DATA RECORDS
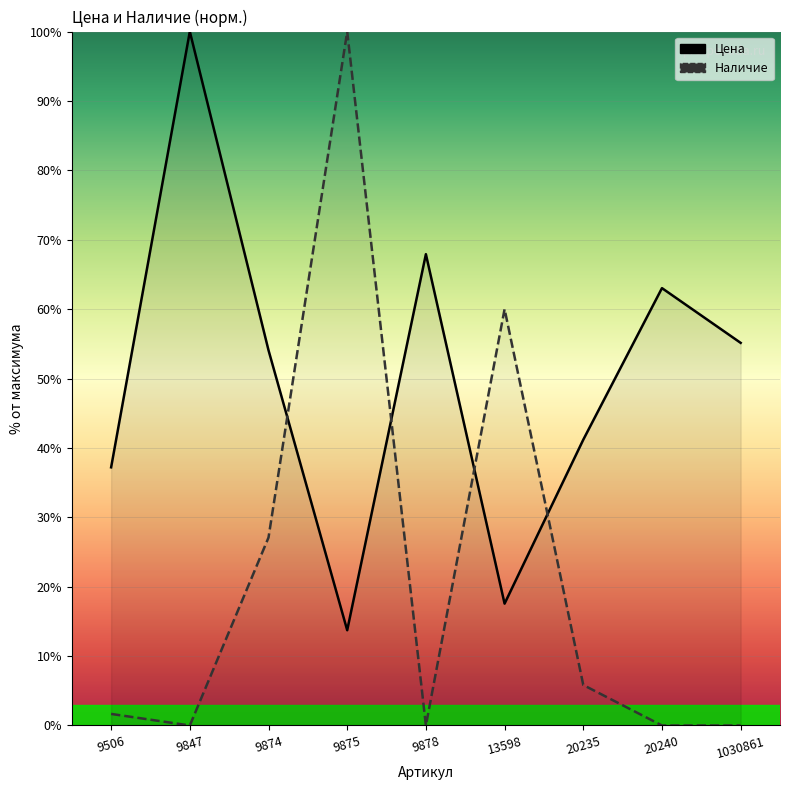

Which category has the highest value in the Наличие series?

9875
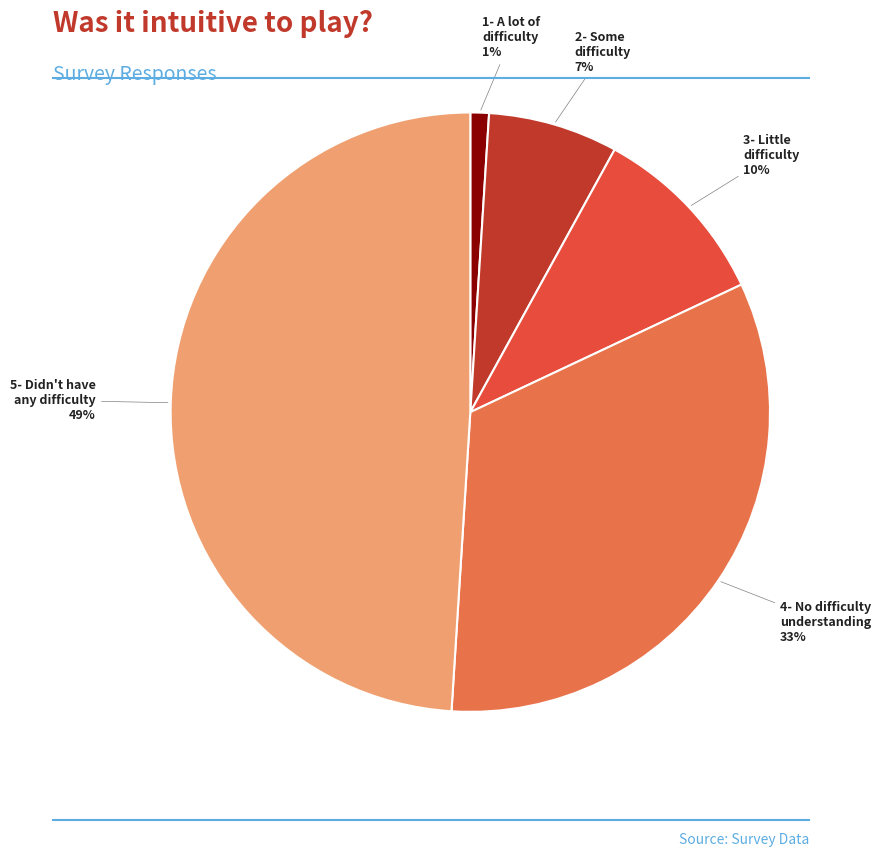

Approximately how many times larger is the value at 5- Didn't have any difficulty compared to 1- A lot of difficulty?

49.0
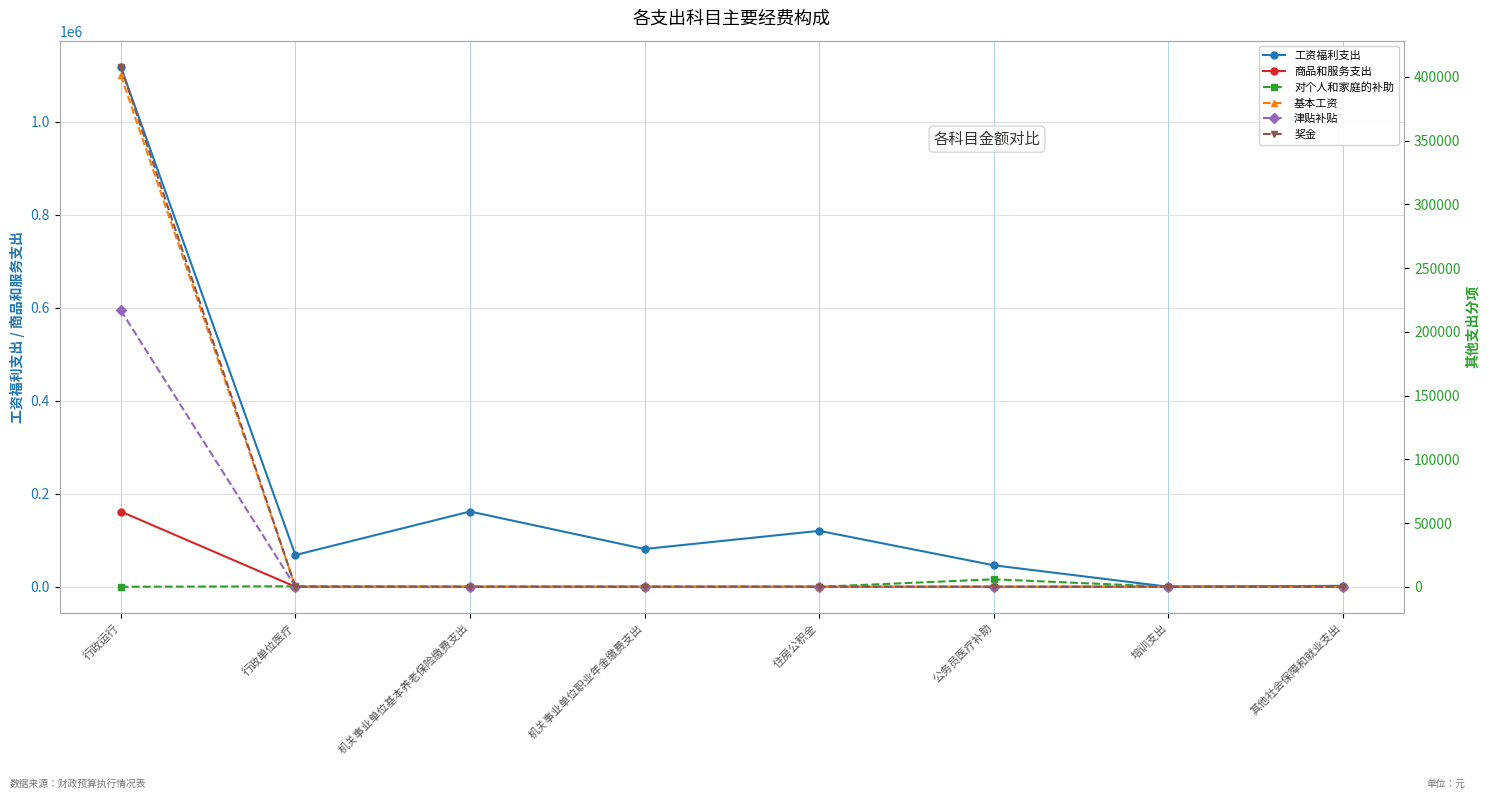

Reading right to left, transcribe all the data shown in this chart.

工资福利支出: 其他社会保障和就业支出=2000.9	培训支出=0.0	公务员医疗补助=46127.7	住房公积金=120238.0	机关事业单位职业年金缴费支出=81199.4	机关事业单位基本养老保险缴费支出=161807.7	行政单位医疗=68223.6	行政运行=1118197.0
商品和服务支出: 其他社会保障和就业支出=0.0	培训支出=50.0	公务员医疗补助=0.0	住房公积金=0.0	机关事业单位职业年金缴费支出=0.0	机关事业单位基本养老保险缴费支出=0.0	行政单位医疗=0.0	行政运行=161720.6
对个人和家庭的补助: 其他社会保障和就业支出=0.0	培训支出=0.0	公务员医疗补助=5847.9	住房公积金=0.0	机关事业单位职业年金缴费支出=0.0	机关事业单位基本养老保险缴费支出=0.0	行政单位医疗=378.0	行政运行=0.0
基本工资: 其他社会保障和就业支出=0.0	培训支出=0.0	公务员医疗补助=0.0	住房公积金=0.0	机关事业单位职业年金缴费支出=0.0	机关事业单位基本养老保险缴费支出=0.0	行政单位医疗=0.0	行政运行=401292.0
津贴补贴: 其他社会保障和就业支出=0.0	培训支出=0.0	公务员医疗补助=0.0	住房公积金=0.0	机关事业单位职业年金缴费支出=0.0	机关事业单位基本养老保险缴费支出=0.0	行政单位医疗=0.0	行政运行=216852.0
奖金: 其他社会保障和就业支出=0.0	培训支出=0.0	公务员医疗补助=0.0	住房公积金=0.0	机关事业单位职业年金缴费支出=0.0	机关事业单位基本养老保险缴费支出=0.0	行政单位医疗=0.0	行政运行=407931.5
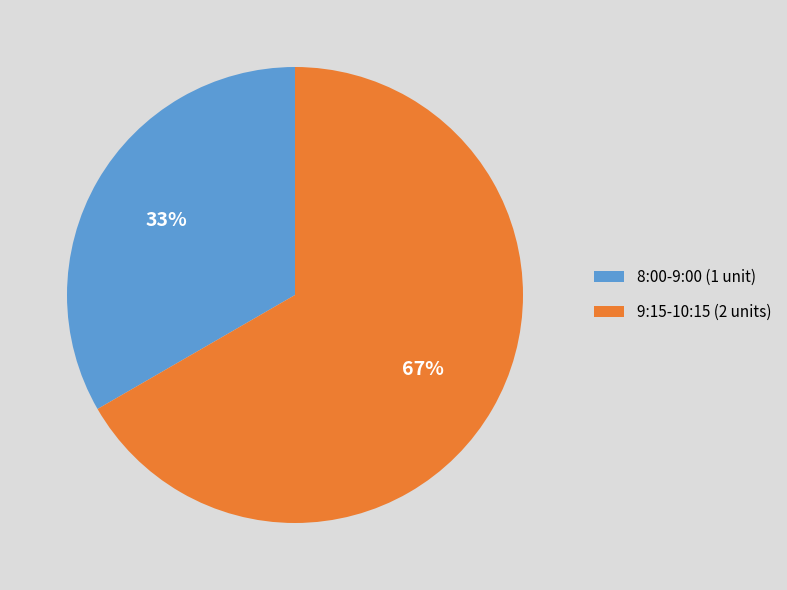

True or false: 9:15-10:15 (2 units) accounts for 74% of the total.

False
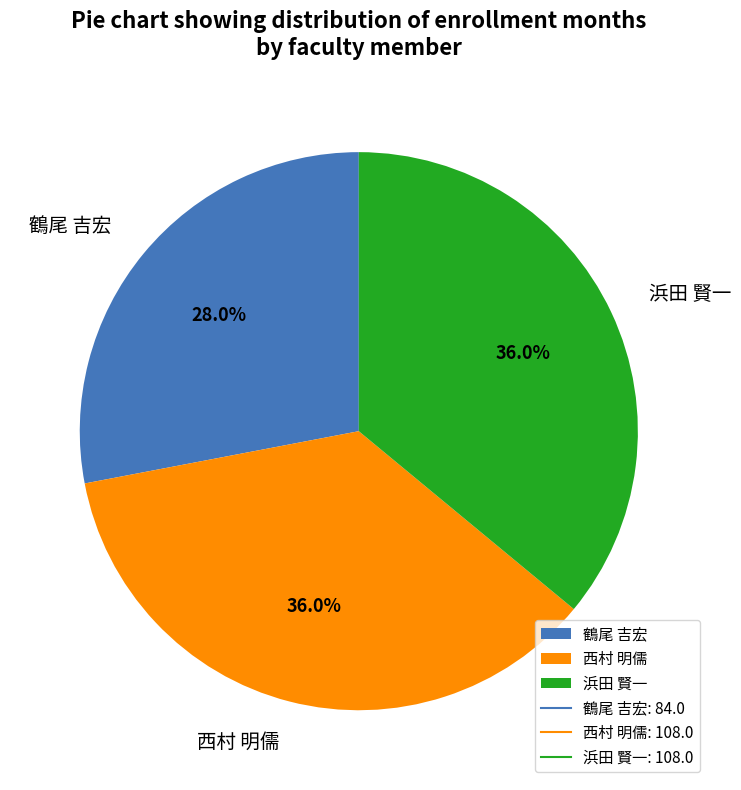

To the nearest percent, what is the difference between the largest and smallest slice percentages?

8%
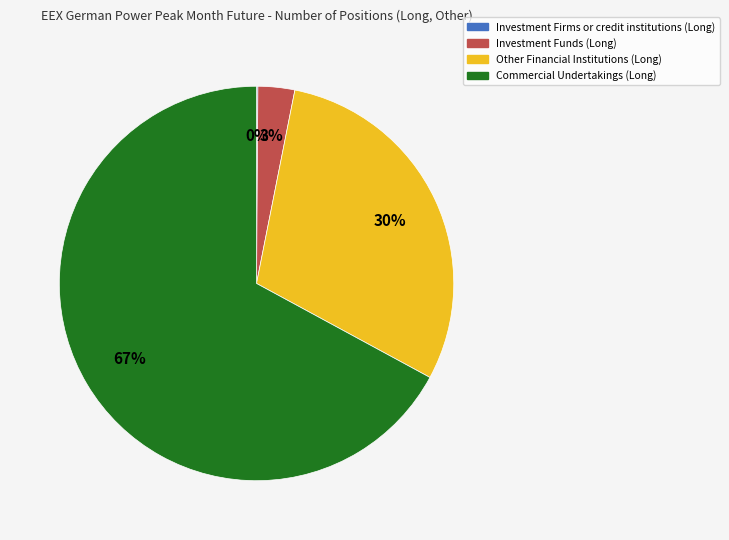

What is the largest slice in the pie chart?

Commercial Undertakings (Long)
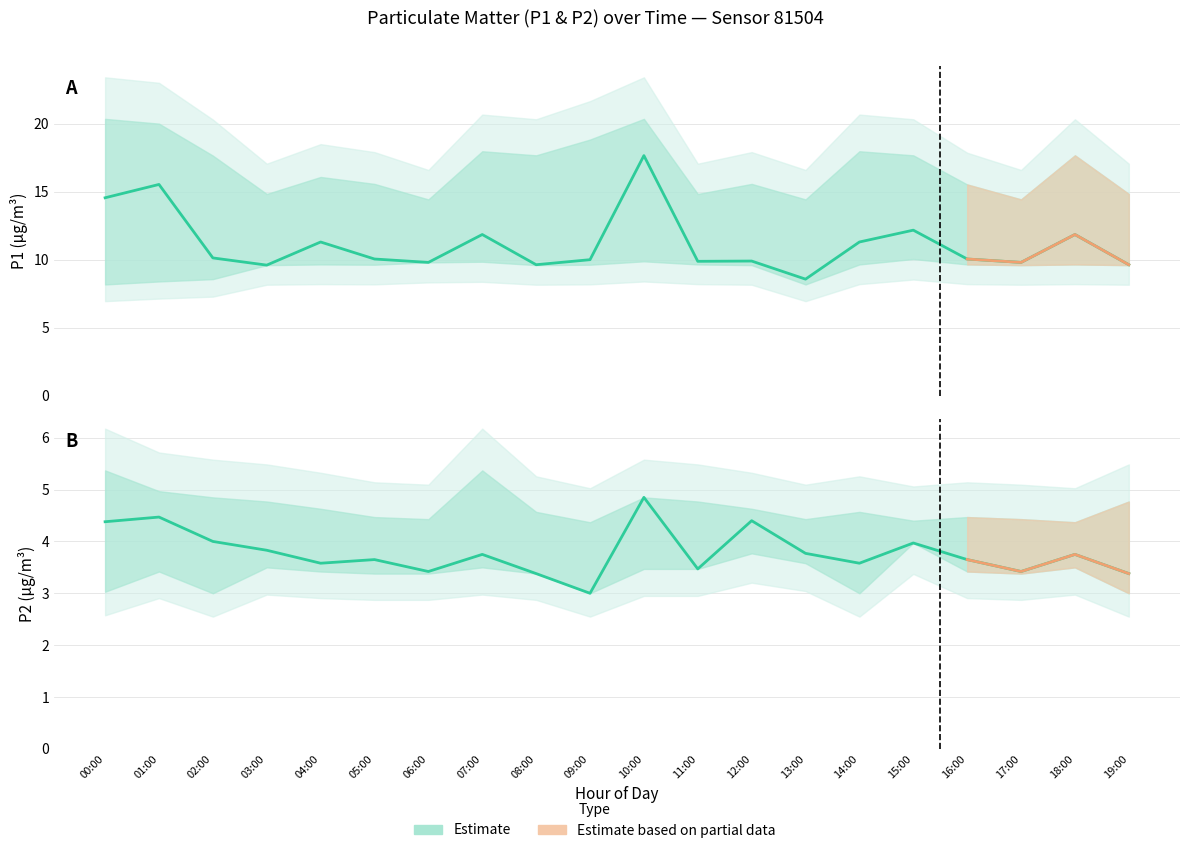

The value of P1_upper at 13:00 is 7.5. True or false?

False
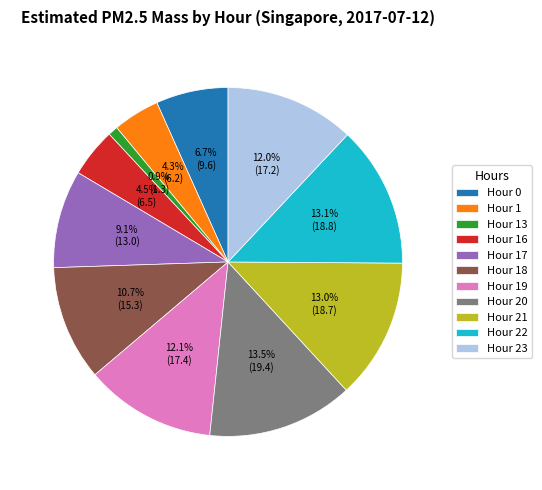

Does Hour 20 represent more than half of the total?

No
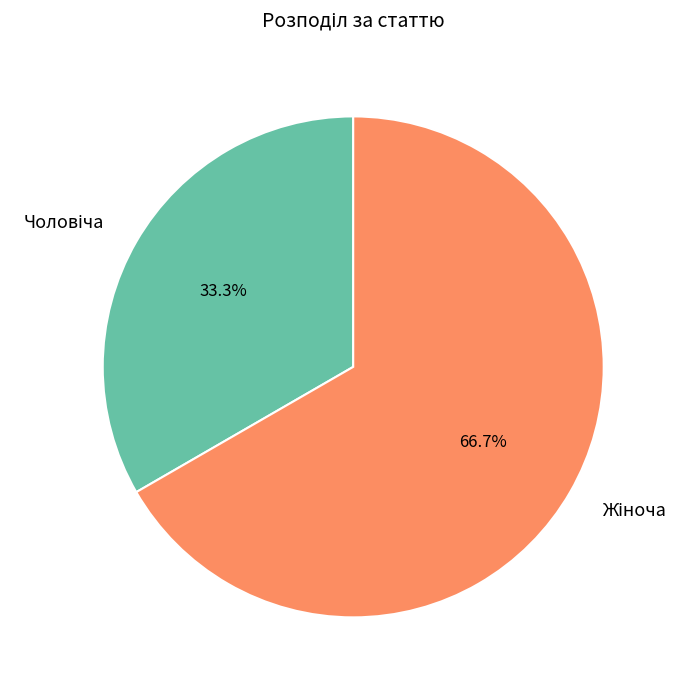

How many segments does this pie chart have?

2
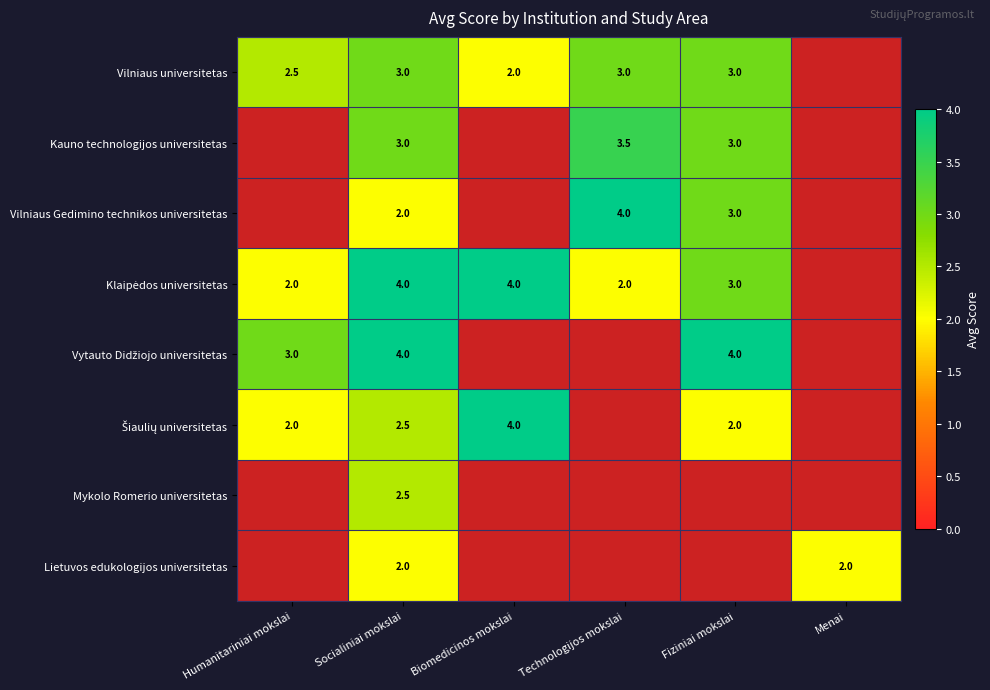

At which category is the sum across all series the highest?

Socialiniai mokslai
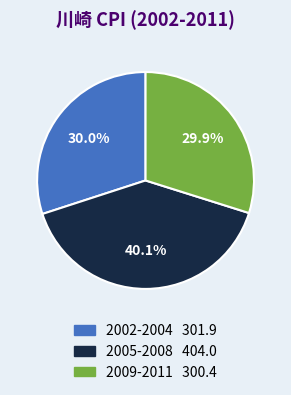

Does any single category account for the majority?

No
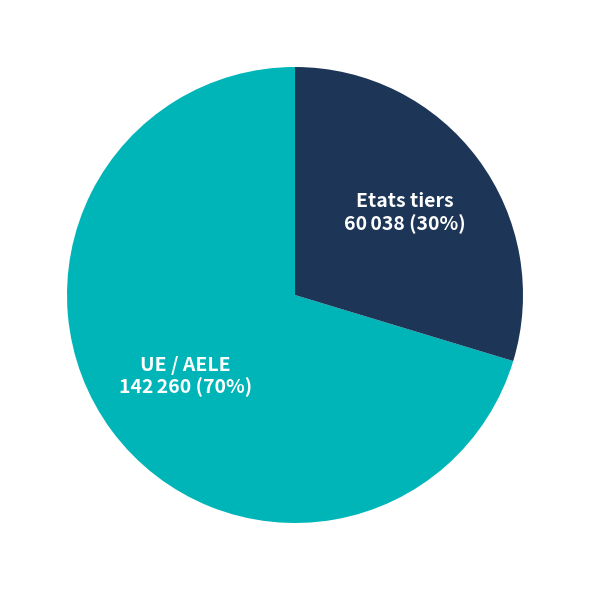

What percentage is the Etats tiers slice, to the nearest percent?

30%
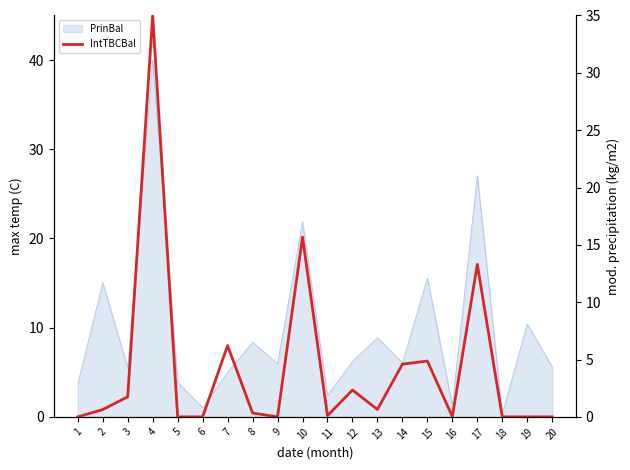

Is it true that the value at 13 is 0.6?

True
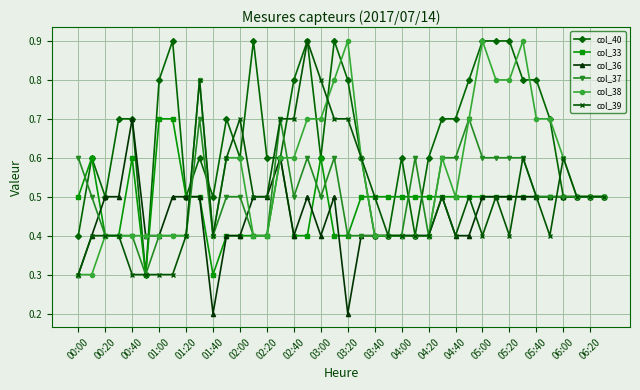

What is the lowest value of the col_39 series?

0.3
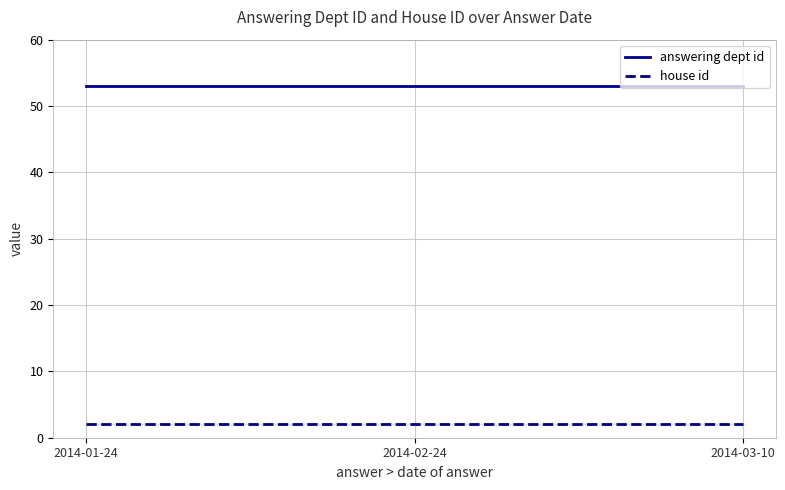

What is the label of the 1st point from the left?

2014-01-24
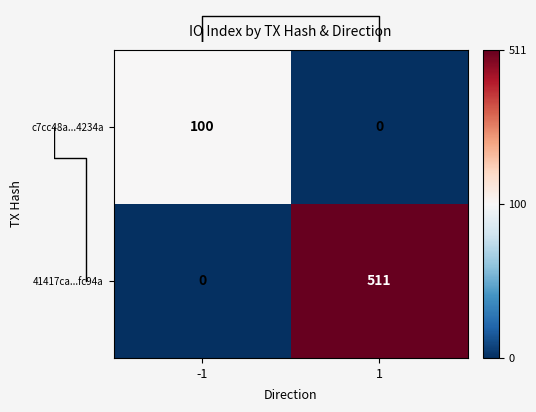

Is it true that c7cc48a...4234a equals 100 at -1?

True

PROMPT
Copy every item above word for word, leaving out the pictures.

ANSWER SPACE
Which category has the highest value in the Наличие series?

9875

Approximately how many times larger is the value at 5- Didn't have any difficulty compared to 1- A lot of difficulty?

49.0

Reading right to left, transcribe all the data shown in this chart.

工资福利支出: 其他社会保障和就业支出=2000.9	培训支出=0.0	公务员医疗补助=46127.7	住房公积金=120238.0	机关事业单位职业年金缴费支出=81199.4	机关事业单位基本养老保险缴费支出=161807.7	行政单位医疗=68223.6	行政运行=1118197.0
商品和服务支出: 其他社会保障和就业支出=0.0	培训支出=50.0	公务员医疗补助=0.0	住房公积金=0.0	机关事业单位职业年金缴费支出=0.0	机关事业单位基本养老保险缴费支出=0.0	行政单位医疗=0.0	行政运行=161720.6
对个人和家庭的补助: 其他社会保障和就业支出=0.0	培训支出=0.0	公务员医疗补助=5847.9	住房公积金=0.0	机关事业单位职业年金缴费支出=0.0	机关事业单位基本养老保险缴费支出=0.0	行政单位医疗=378.0	行政运行=0.0
基本工资: 其他社会保障和就业支出=0.0	培训支出=0.0	公务员医疗补助=0.0	住房公积金=0.0	机关事业单位职业年金缴费支出=0.0	机关事业单位基本养老保险缴费支出=0.0	行政单位医疗=0.0	行政运行=401292.0
津贴补贴: 其他社会保障和就业支出=0.0	培训支出=0.0	公务员医疗补助=0.0	住房公积金=0.0	机关事业单位职业年金缴费支出=0.0	机关事业单位基本养老保险缴费支出=0.0	行政单位医疗=0.0	行政运行=216852.0
奖金: 其他社会保障和就业支出=0.0	培训支出=0.0	公务员医疗补助=0.0	住房公积金=0.0	机关事业单位职业年金缴费支出=0.0	机关事业单位基本养老保险缴费支出=0.0	行政单位医疗=0.0	行政运行=407931.5

True or false: 9:15-10:15 (2 units) accounts for 74% of the total.

False

To the nearest percent, what is the difference between the largest and smallest slice percentages?

8%

What is the largest slice in the pie chart?

Commercial Undertakings (Long)

The value of P1_upper at 13:00 is 7.5. True or false?

False

Does Hour 20 represent more than half of the total?

No

How many segments does this pie chart have?

2

At which category is the sum across all series the highest?

Socialiniai mokslai

Does any single category account for the majority?

No

What percentage is the Etats tiers slice, to the nearest percent?

30%

Is it true that the value at 13 is 0.6?

True

What is the lowest value of the col_39 series?

0.3

What is the label of the 1st point from the left?

2014-01-24

Is it true that c7cc48a...4234a equals 100 at -1?

True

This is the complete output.